Given data =>
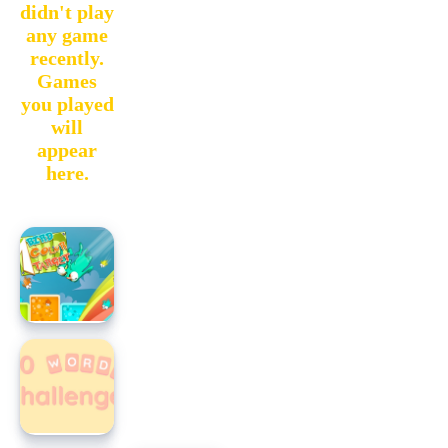
didn't play
any game
recently.
Games
you played
will
appear
here.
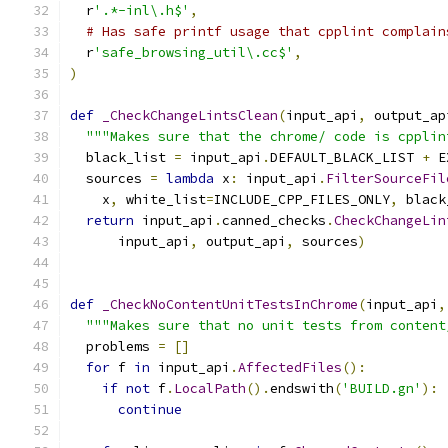
  r
'.*-inl\.h$'
,
# Has safe printf usage that cpplint complain
  r
'safe_browsing_util\.cc$'
,
)
def
_CheckChangeLintsClean
(
input_api
,
 output_ap
"""Makes sure that the chrome/ code is cpplin
  black_list 
=
 input_api
.
DEFAULT_BLACK_LIST 
+
 E
  sources 
=
lambda
 x
:
 input_api
.
FilterSourceFil
    x
,
 white_list
=
INCLUDE_CPP_FILES_ONLY
,
 black
return
 input_api
.
canned_checks
.
CheckChangeLin
      input_api
,
 output_api
,
 sources
)
def
_CheckNoContentUnitTestsInChrome
(
input_api
,
"""Makes sure that no unit tests from content
  problems 
=
[]
for
 f 
in
 input_api
.
AffectedFiles
():
if
not
 f
.
LocalPath
().
endswith
(
'BUILD.gn'
):
continue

Assignment => Find and copy every line in the entries above where the string "sure" occurs.

Task solution =>
"""Makes sure that the chrome/ code is cpplin
"""Makes sure that no unit tests from content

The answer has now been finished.